> [To do]:
In the listing below, every line with the word "Apparel" needs to be copied.

Dataset: Begin

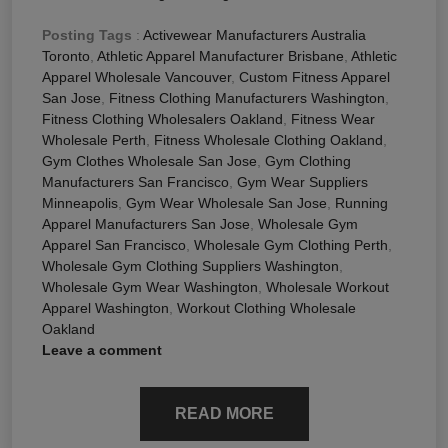
Posting Tags
:
Activewear Manufacturers Australia
Toronto
,
Athletic Apparel Manufacturer Brisbane
,
Athletic
Apparel Wholesale Vancouver
,
Custom Fitness Apparel
San Jose
,
Fitness Clothing Manufacturers Washington
,
Fitness Clothing Wholesalers Oakland
,
Fitness Wear
Wholesale Perth
,
Fitness Wholesale Clothing Oakland
,
Gym Clothes Wholesale San Jose
,
Gym Clothing
Manufacturers San Francisco
,
Gym Wear Suppliers
Minneapolis
,
Gym Wear Wholesale San Jose
,
Running
Apparel Manufacturers San Jose
,
Wholesale Gym
Apparel San Francisco
,
Wholesale Gym Clothing Perth
,
Wholesale Gym Clothing Suppliers Washington
,
Wholesale Gym Wear Washington
,
Wholesale Workout
Apparel Washington
,
Workout Clothing Wholesale
Oakland
Leave a comment
READ MORE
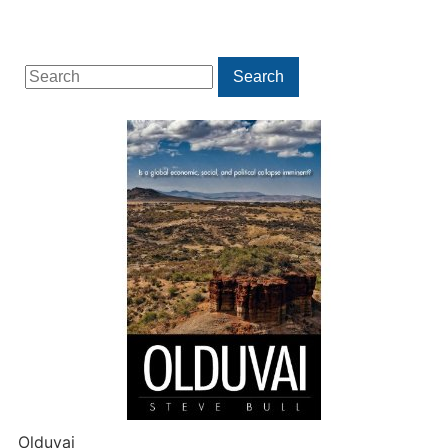
Search
Search
for:
Olduvai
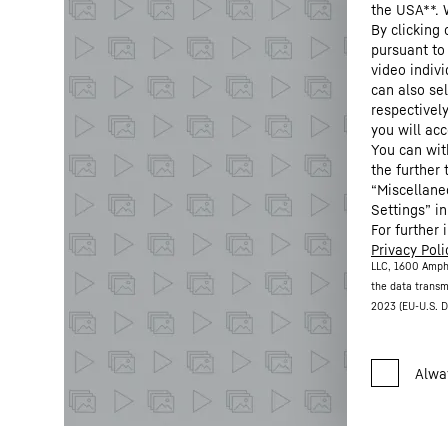
the USA**. 
By clicking
pursuant to
video indivi
can also se
respectivel
you will acc
You can wit
the further
“Miscellane
Settings” in
For further 
Privacy Poli
LLC, 1600 Amph
the data transm
2023 (EU-U.S. D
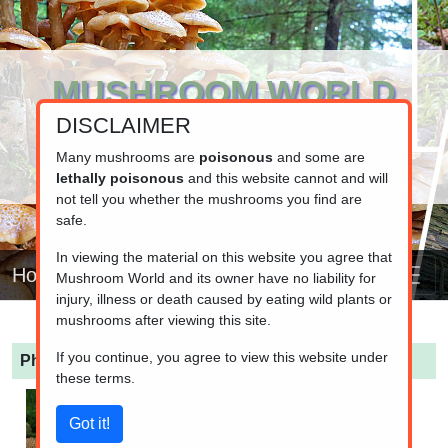
MUSHROOM WORLD
DISCLAIMER
www.mushroom.world
Your resource for fungi information
Many mushrooms are
poisonous
and some are
lethally poisonous
and this website cannot and will
not tell you whether the mushrooms you find are
safe.
In viewing the material on this website you agree that
Home
Mushroom World and its owner have no liability for
injury, illness or death caused by eating wild plants or
mushrooms after viewing this site.
If you continue, you agree to view this website under
Pholiota squarrosa
(Dry Scaly Pholiota)
these terms.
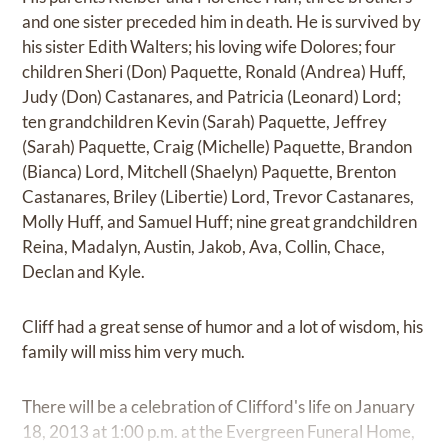
and one sister preceded him in death. He is survived by
his sister Edith Walters; his loving wife Dolores; four
children Sheri (Don) Paquette, Ronald (Andrea) Huff,
Judy (Don) Castanares, and Patricia (Leonard) Lord;
ten grandchildren Kevin (Sarah) Paquette, Jeffrey
(Sarah) Paquette, Craig (Michelle) Paquette, Brandon
(Bianca) Lord, Mitchell (Shaelyn) Paquette, Brenton
Castanares, Briley (Libertie) Lord, Trevor Castanares,
Molly Huff, and Samuel Huff; nine great grandchildren
Reina, Madalyn, Austin, Jakob, Ava, Collin, Chace,
Declan and Kyle.
Cliff had a great sense of humor and a lot of wisdom, his
family will miss him very much.
There will be a celebration of Clifford's life on January
18, 2013 at 1:00 p.m. at the Evergreen Funeral Home,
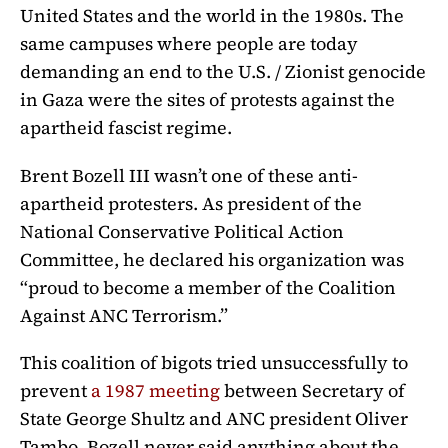
United States and the world in the 1980s. The
same campuses where people are today
demanding an end to the U.S. / Zionist genocide
in Gaza were the sites of protests against the
apartheid fascist regime.
Brent Bozell III wasn’t one of these anti-
apartheid protesters. As president of the
National Conservative Political Action
Committee, he declared his organization was
“proud to become a member of the Coalition
Against ANC Terrorism.”
This coalition of bigots tried unsuccessfully to
prevent
a 1987 meeting
between Secretary of
State
George Shultz and ANC president Oliver
Tambo.
Bozell never said anything about the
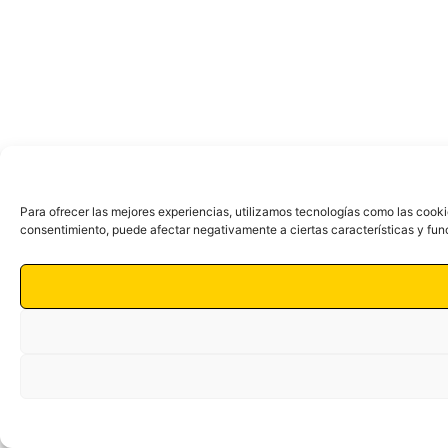
Para ofrecer las mejores experiencias, utilizamos tecnologías como las cooki
consentimiento, puede afectar negativamente a ciertas características y fun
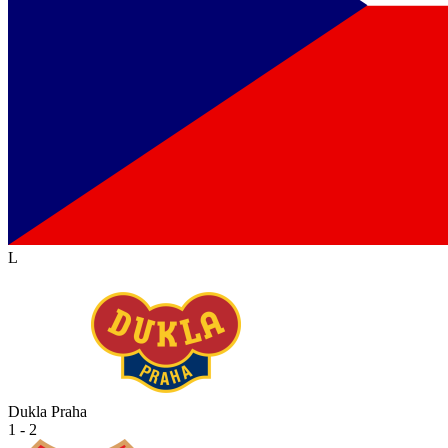
L
Dukla Praha
1 - 2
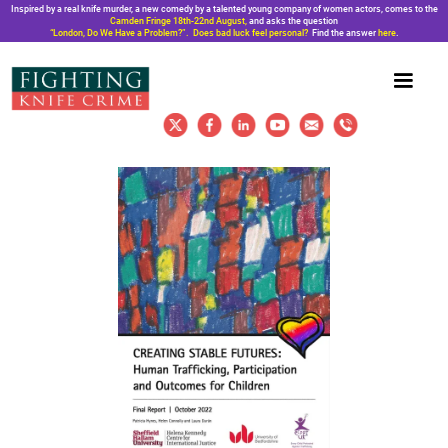
Inspired by a real knife murder, a new comedy by a talented young company of women actors, comes to the
Camden Fringe 18th-22nd August,
and asks the question
“London, Do We Have a Problem?”. Does bad luck feel personal?
Find the answer
here
.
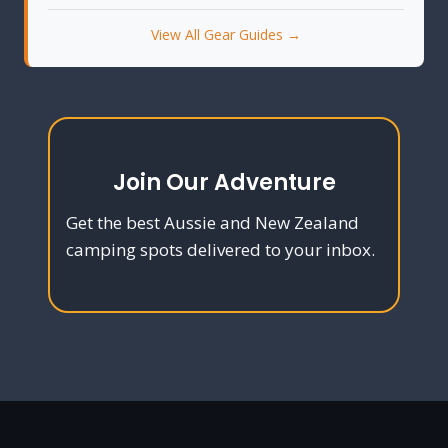
View All Gear Guides →
Join Our Adventure
Get the best Aussie and New Zealand
camping spots delivered to your inbox.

Dataset: End

> [Answer box]:
Athletic Apparel Manufacturer Brisbane
Apparel Wholesale Vancouver
Custom Fitness Apparel
Apparel Manufacturers San Jose
Apparel San Francisco
Apparel Washington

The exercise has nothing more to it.